◆ Written instruction 1 ◆
Identify every line in the entries below that contains the string "label", and copy each of those lines.

2x2 Logo

My home city of Madison, Wisconsin is a very bikeable city. It has a number of bike paths that go along useful commuter-friendly routes. While in grad school, I commuted to school via bike and was impressed by how the paths were dependably plowed and cleared of snow in the winter.

The city has installed 2 “eco-totems”’1 in the last decade, electronic objects that display the time, a daily and yearly count of bicycles passing the totem. The totem counts bicycles tallies bycyclists using loops embedded in the path. One was installed along the southwest path near the UW-Madison football stadium, and the other along the capital path on John Nolan Drive. 2

It’s worth noting that these two locations are relatively arbitrary places to put these things within the city. The southwest totem is on the edge of the university campus, further south and west than most students live. I would imagine putting it somewhere further west, near Park Street would lead to much higher counts. The capital totem is located at a busy and scenic crossroads south and west of downtown, where many people bike daily, though again, the path is on the lake.

There are probably better places to put these totems in the city to capture data representing when, and how many people bike in the city. From the perspective of an analyst, this leads to the disclaimer that any conclusions I reach using this data shouldn’t be used to make large generalizations about biking in Madison. The data is an observational sample of biking along two specific routes within a much larger city.

◆ Data for processing ◆

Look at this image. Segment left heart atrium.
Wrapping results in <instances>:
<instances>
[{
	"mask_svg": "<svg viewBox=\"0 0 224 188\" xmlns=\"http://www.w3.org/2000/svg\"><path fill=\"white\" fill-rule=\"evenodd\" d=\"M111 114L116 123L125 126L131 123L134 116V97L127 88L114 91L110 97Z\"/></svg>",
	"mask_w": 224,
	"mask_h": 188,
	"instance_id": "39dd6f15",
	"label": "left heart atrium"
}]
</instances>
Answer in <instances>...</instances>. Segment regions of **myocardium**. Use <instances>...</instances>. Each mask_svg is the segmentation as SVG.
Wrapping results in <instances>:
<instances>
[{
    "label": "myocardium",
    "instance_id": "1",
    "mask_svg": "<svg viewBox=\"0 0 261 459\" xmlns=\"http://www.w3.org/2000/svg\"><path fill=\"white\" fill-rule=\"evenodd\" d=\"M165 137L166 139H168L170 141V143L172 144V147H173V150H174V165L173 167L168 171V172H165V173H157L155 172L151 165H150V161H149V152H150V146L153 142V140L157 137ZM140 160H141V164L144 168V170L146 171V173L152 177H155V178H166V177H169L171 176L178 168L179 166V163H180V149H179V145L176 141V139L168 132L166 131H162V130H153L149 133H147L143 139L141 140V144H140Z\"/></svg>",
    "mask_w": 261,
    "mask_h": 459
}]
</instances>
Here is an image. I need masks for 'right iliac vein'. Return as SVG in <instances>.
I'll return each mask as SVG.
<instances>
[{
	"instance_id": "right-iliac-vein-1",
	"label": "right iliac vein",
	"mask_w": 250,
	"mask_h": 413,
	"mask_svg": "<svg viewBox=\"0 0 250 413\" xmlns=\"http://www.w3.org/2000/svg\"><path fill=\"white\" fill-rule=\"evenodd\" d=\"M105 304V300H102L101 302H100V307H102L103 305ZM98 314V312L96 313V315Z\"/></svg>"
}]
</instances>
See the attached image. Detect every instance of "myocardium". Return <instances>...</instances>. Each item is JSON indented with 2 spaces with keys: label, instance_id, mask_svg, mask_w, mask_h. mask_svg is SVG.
...
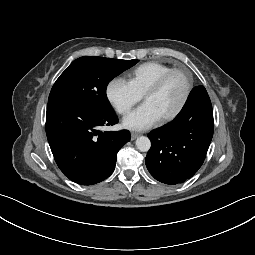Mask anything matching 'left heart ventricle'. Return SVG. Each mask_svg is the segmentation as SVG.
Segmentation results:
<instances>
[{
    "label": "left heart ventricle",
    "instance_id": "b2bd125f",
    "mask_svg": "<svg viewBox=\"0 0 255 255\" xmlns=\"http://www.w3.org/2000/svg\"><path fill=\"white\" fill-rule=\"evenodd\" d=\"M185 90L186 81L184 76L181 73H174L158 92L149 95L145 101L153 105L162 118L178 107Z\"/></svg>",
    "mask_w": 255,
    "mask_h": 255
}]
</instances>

◆ Written instruction 2 ◆
Reproduce the Madison bike-counter passage above in full, word for word.

◆ Reply 1 ◆
	"label": "left heart atrium"
    "label": "myocardium",
	"label": "right iliac vein",
See the attached image. Detect every instance of "myocardium". Return <instances>...</instances>. Each item is JSON indented with 2 spaces with keys: label, instance_id, mask_svg, mask_w, mask_h. mask_svg is SVG.
    "label": "left heart ventricle",

◆ Reply 2 ◆
2x2 Logo

My home city of Madison, Wisconsin is a very bikeable city. It has a number of bike paths that go along useful commuter-friendly routes. While in grad school, I commuted to school via bike and was impressed by how the paths were dependably plowed and cleared of snow in the winter.

The city has installed 2 “eco-totems”’1 in the last decade, electronic objects that display the time, a daily and yearly count of bicycles passing the totem. The totem counts bicycles tallies bycyclists using loops embedded in the path. One was installed along the southwest path near the UW-Madison football stadium, and the other along the capital path on John Nolan Drive. 2

It’s worth noting that these two locations are relatively arbitrary places to put these things within the city. The southwest totem is on the edge of the university campus, further south and west than most students live. I would imagine putting it somewhere further west, near Park Street would lead to much higher counts. The capital totem is located at a busy and scenic crossroads south and west of downtown, where many people bike daily, though again, the path is on the lake.

There are probably better places to put these totems in the city to capture data representing when, and how many people bike in the city. From the perspective of an analyst, this leads to the disclaimer that any conclusions I reach using this data shouldn’t be used to make large generalizations about biking in Madison. The data is an observational sample of biking along two specific routes within a much larger city.